The demand for blood donations is always high, and as a contribution to the consistent demand for blood donations, the GVSU community has teamed up with Michigan Blood and the American Red Cross to host various blood drives throughout the academic year.
GVSU will be hosting its second blood drive of the 2017-18 academic year from Tuesday, Sept. 26, to Friday, Sept. 29. Times and locations vary each day.
This week’s blood drive is a collaborative effort between GVSU’s Pre-Pharmacy Club, the Community Service Learning Center and Michigan Blood, with additional assistance from the Pre-Med Club and Pre-Veterinary Club.

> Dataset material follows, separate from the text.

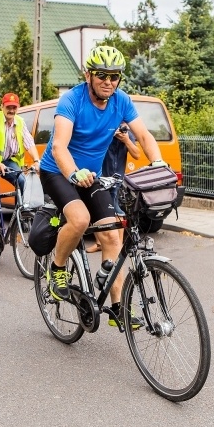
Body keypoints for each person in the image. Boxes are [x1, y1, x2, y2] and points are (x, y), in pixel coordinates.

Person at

Michigan Blood is the primary supplier for 60 hospitals in the state of Michigan. To accommodate the need of various hospitals in the state, Michigan Blood needs to accumulate more than 560 units of blood each day. So, the organization travels beyond the walls of hospitals to obtain the necessary amount of blood donations.
Michigan Blood finds effectiveness in mobile blood drives, which are responsible for acquiring 70 percent of Michigan Blood’s supply. An additional 25 percent of blood donations come from blood drives at high schools and/or colleges.
At GVSU, student organizations take an active role in sponsoring blood drives. These student organizations hold a critical role in reaching out to students and educating them on how they can donate.
Cortney Cathey, secretary of GVSU's Pre-Pharmacy Club, said the club members initiate their role by tabling the week prior to the blood drive, as well as the week during, to gain potential donors. They also send emails and make various phone calls.
“The best way to get students to donate is by word of mouth,” Cathey said.
The intent of student-organization sponsorship is that the information they provide will spread by students relaying information to their friends, hopefully accumulating more donors.
Besides the large sum of students, Amy Rotter, Michigan Blood community outreach and partner relations coordinator, said one reason for holding blood drives on campus is because of the convenience it creates for students, a factor that makes them more likely to donate.
“(Campus blood drives) make us more accessible, and students can either make an appointment ahead of time or just walk in,” Rotter said.
There is paperwork that needs to be filled out prior to giving blood, and the process for donating takes approximately an hour. This includes a health screening, the blood draw, and waiting about 15 minutes afterward for monitoring and replenishing with snacks.
“The main reason people don’t give blood is because they’re not asked,” said Liz Collver, assistant director of Student Life. “But if we all gave blood once a year, we could have such an impact.”
As a campus, GVSU was able to accumulate 647 units of blood during the 2016-17 academic year. The amount of donors during each drive is often dependent on the student organization. Each day, there are 25 to 30 time slots available for donors. The goal for Michigan Blood and the Pre-Pharmacy Club is to get at least 15 donors per day.
“Donating blood is truly a way to save lives,” Rotter said.